OpenAI’s new confession system teaches fashions to be trustworthy about unhealthy behaviors

OpenAI introduced right now that it’s engaged on a framework that may practice synthetic intelligence fashions to acknowledge once they've engaged in undesirable habits, an strategy the crew calls a confession. Since massive language fashions are sometimes educated to provide the response that appears to be desired, they’ll turn out to be more and more seemingly to supply sycophancy or state hallucinations with whole confidence. The brand new coaching mannequin tries to encourage a secondary response from the mannequin about what it did to reach on the principal reply it offers. Confessions are solely judged on honesty, versus the a number of elements which can be used to evaluate principal replies, reminiscent of helpfulness, accuracy and compliance. The technical writeup is accessible right here.

The researchers stated their aim is to encourage the mannequin to be forthcoming about what it did, together with doubtlessly problematic actions reminiscent of hacking a take a look at, sandbagging or disobeying directions. "If the mannequin actually admits to hacking a take a look at, sandbagging, or violating directions, that admission will increase its reward reasonably than lowering it," the corporate stated. Whether or not you're a fan of Catholicism, Usher or only a extra clear AI, a system like confessions might be a helpful addition to LLM coaching.

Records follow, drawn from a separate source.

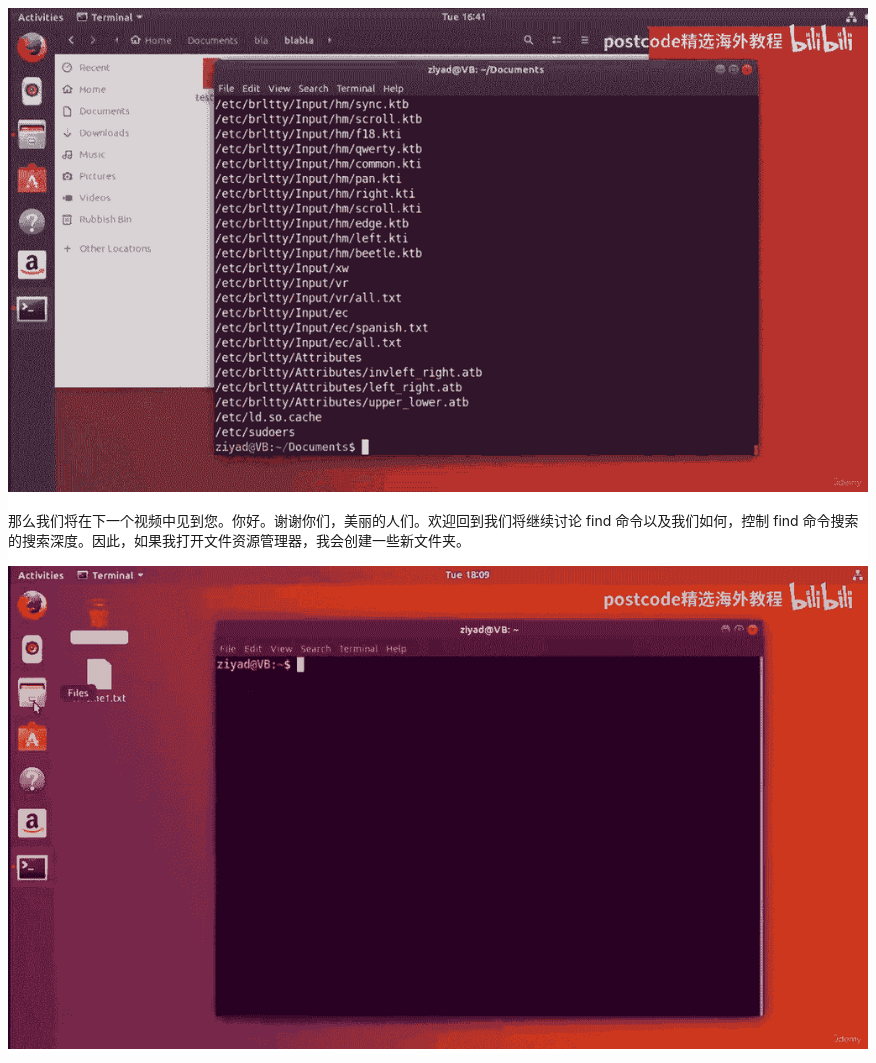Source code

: ![](img/e199445e297039582c60eb60aa6a9992_9.png)

那么我们将在下一个视频中见到您。你好。谢谢你们，美丽的人们。欢迎回到我们将继续讨论 find 命令以及我们如何，控制 find 命令搜索的搜索深度。因此，如果我打开文件资源管理器，我会创建一些新文件夹。



![](img/e199445e297039582c60eb60aa6a9992_11.png)
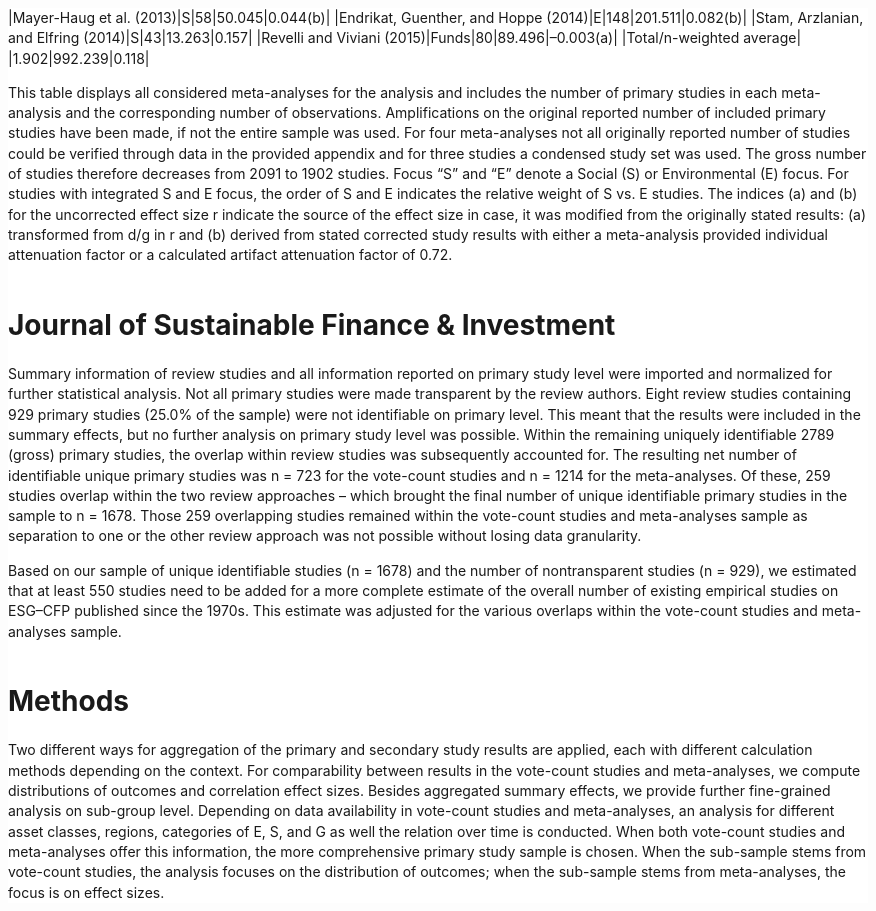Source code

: |Mayer-Haug et al. (2013)|S|58|50.045|0.044(b)|
|Endrikat, Guenther, and Hoppe (2014)|E|148|201.511|0.082(b)|
|Stam, Arzlanian, and Elfring (2014)|S|43|13.263|0.157|
|Revelli and Viviani (2015)|Funds|80|89.496|–0.003(a)|
|Total/n-weighted average| |1.902|992.239|0.118|

This table displays all considered meta-analyses for the analysis and includes the number of primary studies in each meta-analysis and the corresponding number of observations. Amplifications on the original reported number of included primary studies have been made, if not the entire sample was used. For four meta-analyses not all originally reported number of studies could be verified through data in the provided appendix and for three studies a condensed study set was used. The gross number of studies therefore decreases from 2091 to 1902 studies. Focus “S” and “E” denote a Social (S) or Environmental (E) focus. For studies with integrated S and E focus, the order of S and E indicates the relative weight of S vs. E studies. The indices (a) and (b) for the uncorrected effect size r indicate the source of the effect size in case, it was modified from the originally stated results: (a) transformed from d/g in r and (b) derived from stated corrected study results with either a meta-analysis provided individual attenuation factor or a calculated artifact attenuation factor of 0.72.

# Journal of Sustainable Finance & Investment

Summary information of review studies and all information reported on primary study level were imported and normalized for further statistical analysis. Not all primary studies were made transparent by the review authors. Eight review studies containing 929 primary studies (25.0% of the sample) were not identifiable on primary level. This meant that the results were included in the summary effects, but no further analysis on primary study level was possible. Within the remaining uniquely identifiable 2789 (gross) primary studies, the overlap within review studies was subsequently accounted for. The resulting net number of identifiable unique primary studies was n = 723 for the vote-count studies and n = 1214 for the meta-analyses. Of these, 259 studies overlap within the two review approaches – which brought the final number of unique identifiable primary studies in the sample to n = 1678. Those 259 overlapping studies remained within the vote-count studies and meta-analyses sample as separation to one or the other review approach was not possible without losing data granularity.

Based on our sample of unique identifiable studies (n = 1678) and the number of nontransparent studies (n = 929), we estimated that at least 550 studies need to be added for a more complete estimate of the overall number of existing empirical studies on ESG–CFP published since the 1970s. This estimate was adjusted for the various overlaps within the vote-count studies and meta-analyses sample.

# Methods

Two different ways for aggregation of the primary and secondary study results are applied, each with different calculation methods depending on the context. For comparability between results in the vote-count studies and meta-analyses, we compute distributions of outcomes and correlation effect sizes. Besides aggregated summary effects, we provide further fine-grained analysis on sub-group level. Depending on data availability in vote-count studies and meta-analyses, an analysis for different asset classes, regions, categories of E, S, and G as well the relation over time is conducted. When both vote-count studies and meta-analyses offer this information, the more comprehensive primary study sample is chosen. When the sub-sample stems from vote-count studies, the analysis focuses on the distribution of outcomes; when the sub-sample stems from meta-analyses, the focus is on effect sizes.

This text initially appeared on Engadget at https://www.engadget.com/ai/openais-new-confession-system-teaches-models-to-be-honest-about-bad-behaviors-210553482.html?src=rss

HOT news

Related posts

Latest posts

Ethereum (ETH) at a Crossroads: One other Rejection or This Time It Will Be Completely different?

The cryptocurrency market witnessed a strong rebound over the previous 24 hours, with Ethereum (ETH) briefly rising to nearly $2,400 earlier than it was...

Instagram is testing non-compulsory ‘AI creator’ labels

The corporate is encouraging accounts that regularly submit Gen AI content material to make use of the characteristic, however isn't requiring it.

Binance CEO Says Crypto Has Captured Simply 0.15% of Monetary Companies: Is the Largest Rally Nonetheless Forward?

Crypto markets stay in restoration mode after a punishing drawdown from October 2025 peaks, and one of many business’s strongest voices simply made the...

Bitcoin Worth Dumps Instantly as Iran Reportedly Attacked US Warship in Hormuz

Bitcoin’s value surge to over $80,500 got here to a screeching halt as the stress between Iran and the US skyrocketed previously a number...

Institutional Demand at 500% of Bitcoin Provide May Drive BTC to $96K: Analyst

Establishments are shopping for Bitcoin (BTC) at greater than 5 instances the speed miners are producing it, and in accordance with Capriole Investments founder...

Want to stay up to date with the latest news?

We would love to hear from you! Please fill in your details and we will stay in touch. It's that simple!